I finally got them all cubed up and the beans rinsed and drained, only to realize that I didn’t have the corn the recipe called for. “Small hiccup,” I thought. “I’m sure they will be fine without it.” I continued on with the cheese and seasonings, got the filling all mixed, and lay out my pan to start rolling. By this point, the prep has taken me twice as long as expected (why can’t I learn that those little numbers on recipes lie?!), the kids are screaming, and I don’t even want to eat dinner. But I soldiered on, hastily rolling the taquitos and popping them in the oven. I then got to work on the rice.
It’s well known that rice can be finicky. I have cooked real rice, meaning not pre-seasoned instant rice, only one time before today. For this reason I should not have been as confident as I was. Instead, I chose to make not one but two cups of rice, thinking it would be so good we would all want seconds. I was wrong. I messed up the cooking, did not add anywhere near enough seasoning, and then tried to fix the disaster by adding cheese to make it “cheesy mexican rice.” I didn’t even want to try a bite, but I forced myself to. It wasn’t edible. AT ALL. It was a mushy disgusting mess. The two toddlers would not even touch this stuff.
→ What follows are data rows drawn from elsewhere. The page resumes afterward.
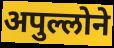
अपुल्लोनेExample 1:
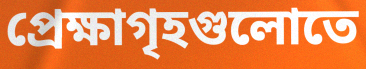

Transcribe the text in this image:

প্রেক্ষাগৃহগুলোতে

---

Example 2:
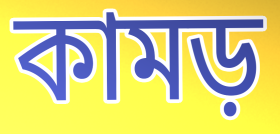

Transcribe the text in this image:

কামড়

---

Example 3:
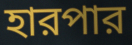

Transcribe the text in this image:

হারপার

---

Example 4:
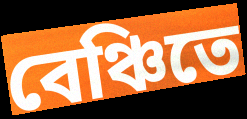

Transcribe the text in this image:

বেঞ্চিতে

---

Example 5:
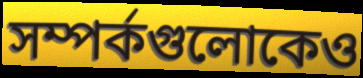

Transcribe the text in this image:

সম্পর্কগুলোকেওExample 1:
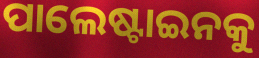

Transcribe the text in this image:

ପାଲେଷ୍ଟାଇନକୁ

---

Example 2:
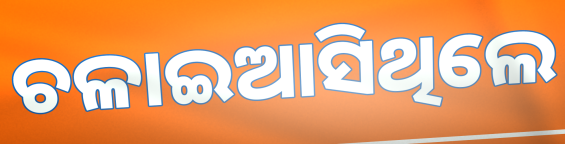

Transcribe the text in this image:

ଚଳାଇଆସିଥିଲେ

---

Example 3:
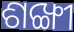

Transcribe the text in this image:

ଶଙ୍ଖୀ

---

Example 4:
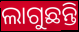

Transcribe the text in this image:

ଲାଗୁଛନ୍ତି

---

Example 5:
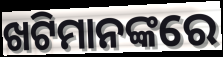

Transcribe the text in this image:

ଖଟିମାନଙ୍କରେ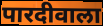
पारदीवालाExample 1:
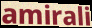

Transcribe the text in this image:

amirali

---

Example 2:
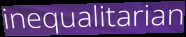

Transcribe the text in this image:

inequalitarian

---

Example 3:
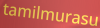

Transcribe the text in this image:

tamilmurasu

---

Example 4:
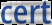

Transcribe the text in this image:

cert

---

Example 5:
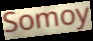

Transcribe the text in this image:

Somoy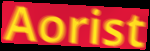
Aorist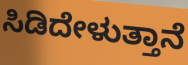
ಸಿಡಿದೇಳುತ್ತಾನೆ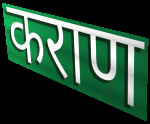
कराणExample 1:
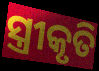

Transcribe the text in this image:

ସ୍ତ୍ରୀକୃତି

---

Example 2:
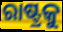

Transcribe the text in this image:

ରାଷ୍ଟ୍ରକୁ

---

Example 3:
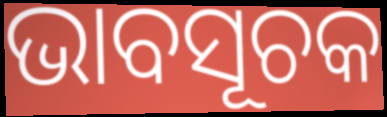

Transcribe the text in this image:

ଭାବସୂଚକ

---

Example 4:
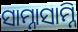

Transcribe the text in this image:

ସାମ୍ନାସାମ୍ନି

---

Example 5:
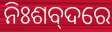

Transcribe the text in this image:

ନିଃଶବ୍‌ଦରେ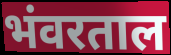
भंवरताल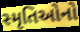
સ્મૃતિઓનો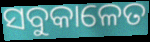
ସବୁକାଳେତ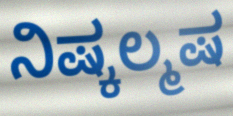
ನಿಷ್ಕಲ್ಮಷ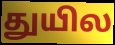
துயில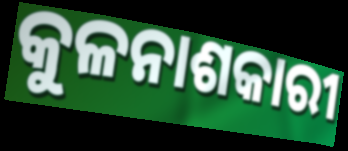
କୁଳନାଶକାରୀ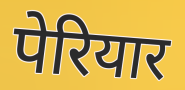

So our dinner consisted of slightly bland taquitos and nothing else. I managed to mess those up too by not following the recipe closely enough. I thought I could just season them myself instead of taking the time to measure everything out. Again, I was wrong. They were at least edible though, and I think the recipe is a keeper if I were to follow it to the letter. Although after my defeat today, I’m sure it will be a while before I can bring myself to try them again.
Today marked the official end of my winning-at-life streak. I’m hoping things simply go back to normal. That I just return to being unlucky and carry on my merry way. That the universe does not exact karmic revenge for my winning times to balance things out. I’ll keep you posted.